Posted by "Michael McCandless (JIRA)" <ji...@apache.org>.

    [ https://issues.apache.org/jira/browse/LUCENE-2553?page=com.atlassian.jira.plugin.system.issuetabpanels:comment-tabpanel&focusedCommentId=12891984#action_12891984 ] 

Michael McCandless commented on LUCENE-2553:
--------------------------------------------

The IndexReader/Searcher.document call, itself, isn't that performant, regardless of whether you call it inside a custom Collector or outside.  If you need random-access to certain field(s) across all docs it's best to use FieldCache.DEFAULT.getXXX instead.

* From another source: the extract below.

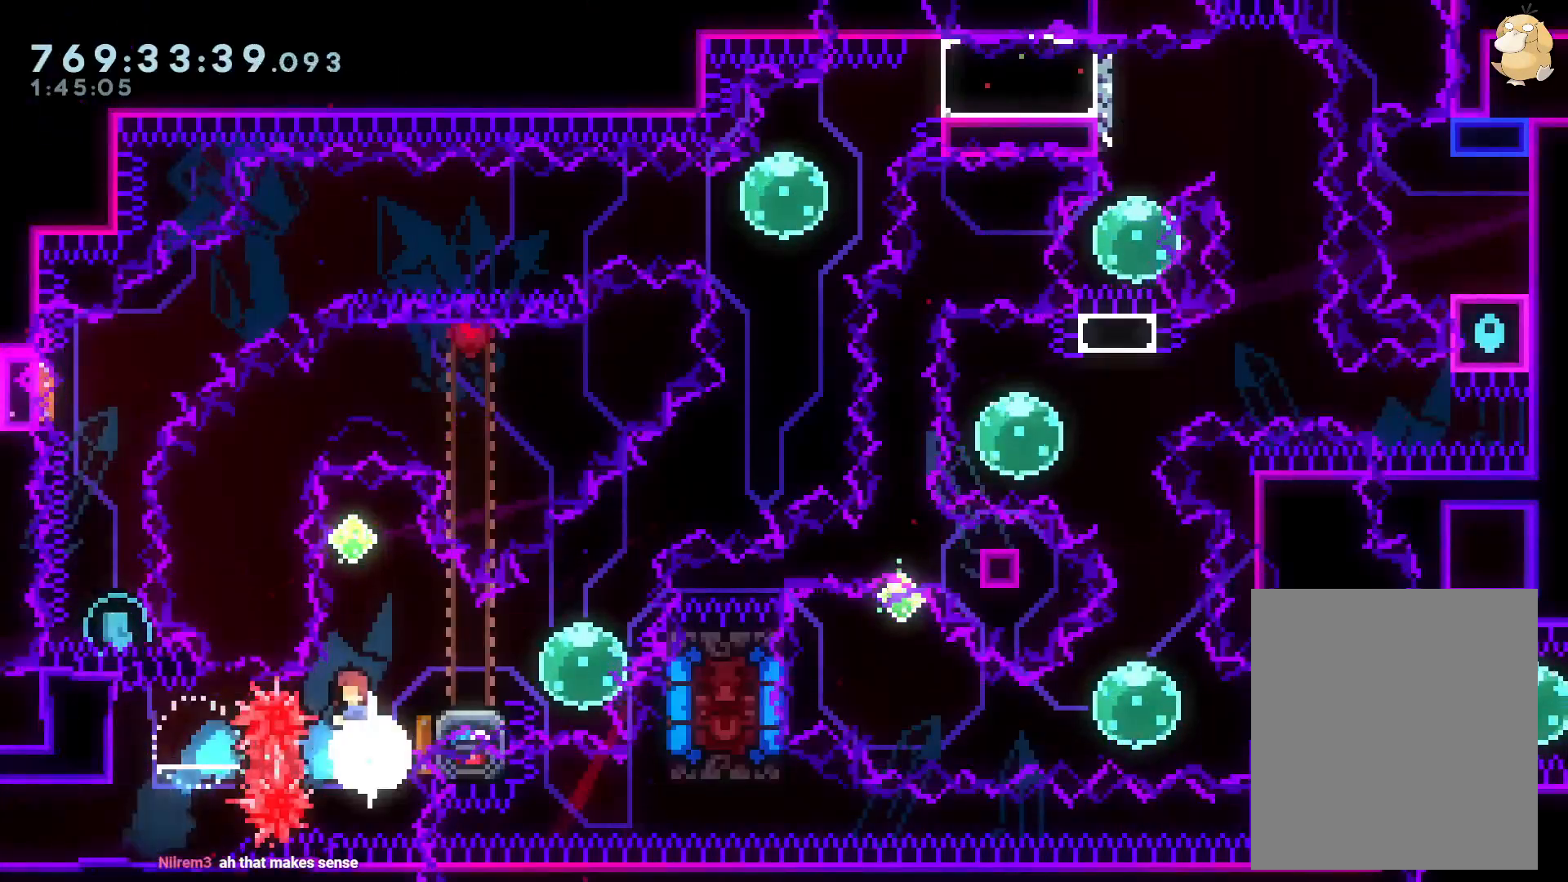
{"buttons": [], "left_stick": "center", "right_stick": "center", "events": [[117, "DPAD_UP", "up"], [117, "Y", "up"], [183, "DPAD_DOWN", "down"], [200, "DPAD_RIGHT", "down"], [200, "Y", "down"], [400, "DPAD_RIGHT", "up"], [417, "Y", "up"], [433, "DPAD_DOWN", "up"]]}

> IOException: read past EOF
> --------------------------
>
>                 Key: LUCENE-2553
>                 URL: https://issues.apache.org/jira/browse/LUCENE-2553
>             Project: Lucene - Java
>          Issue Type: Bug
>          Components: Search
>    Affects Versions: 3.0.2
>            Reporter: Kyle L.
>
> We have been getting an {{IOException}} with the following stack trace:
> \\
> \\
> {noformat}
> java.io.IOException: read past EOF
> 	at org.apache.lucene.store.BufferedIndexInput.refill(BufferedIndexInput.java:154)
> 	at org.apache.lucene.store.BufferedIndexInput.readByte(BufferedIndexInput.java:39)
> 	at org.apache.lucene.store.IndexInput.readInt(IndexInput.java:69)
> 	at org.apache.lucene.store.IndexInput.readLong(IndexInput.java:92)
> 	at org.apache.lucene.index.FieldsReader.doc(FieldsReader.java:218)
> 	at org.apache.lucene.index.SegmentReader.document(SegmentReader.java:901)
> 	at com.cargurus.search.IndexManager$AllHitsUnsortedCollector.collect(IndexManager.java:520)
> 	at org.apache.lucene.search.BooleanScorer2.score(BooleanScorer2.java:275)
> 	at org.apache.lucene.search.IndexSearcher.search(IndexSearcher.java:212)
> 	at org.apache.lucene.search.Searcher.search(Searcher.java:67)
>         ...
> {noformat}
> \\
> \\
> We have implemented a basic custom collector that collects all hits in an unordered manner:
> {code}
>     private class AllHitsUnsortedCollector extends Collector {
>         private Log logger = LogFactory.getLog(AllHitsUnsortedCollector.class); 
>         private IndexReader reader;
>         private int baselineDocumentId;
>         private List<Document> matchingDocuments = new ArrayList<Document>();
>         
>         @Override
>         public boolean acceptsDocsOutOfOrder() {
>             return true;
>         }
>         @Override
>         public void collect(int docId) throws IOException {
>             int documentId = baselineDocumentId + docId;
>             Document document = reader.document(documentId, getFieldSelector());
>             
>             if (document == null) {
>                 logger.info("Null document from search results!");
>             } else {
>                 matchingDocuments.add(document);
>             }
>         }
>         @Override
>         public void setNextReader(IndexReader segmentReader, int baseDocId) throws IOException {
>             this.reader = segmentReader;
>             this.baselineDocumentId = baseDocId;
>         }
>         @Override
>         public void setScorer(Scorer scorer) throws IOException {
>             // do nothing
>         }
>         public List<Document> getMatchingDocuments() {
>             return matchingDocuments;
>         }
>     }
> {code}
> The exception arises when users perform searches while indexing/optimization is occurring. Our {{IndexReader}} is read-only. From the documentation I have read, a read-only {{IndexReader}} instance should be immune from any uncommitted index changes and should return consistent results during indexing and optimization. As this exception occurs during indexing/optimization, it seems to me that the read-only {{IndexReader}} is somehow stumbling upon the uncommitted content? 
> The problem is difficult to replicate as it is sporadic in nature and so far has only occurred in Production.
> We have rebuilt the indexes a number of times, but that does not seem to alleviate the issue.
> Any other information I can provide that will help isolate the issue? 
> The most likely other possibility is that the {{Collector}} we have written is doing something it shouldn't. Any pointers?

-- 
This message is automatically generated by JIRA.
-
You can reply to this email to add a comment to the issue online.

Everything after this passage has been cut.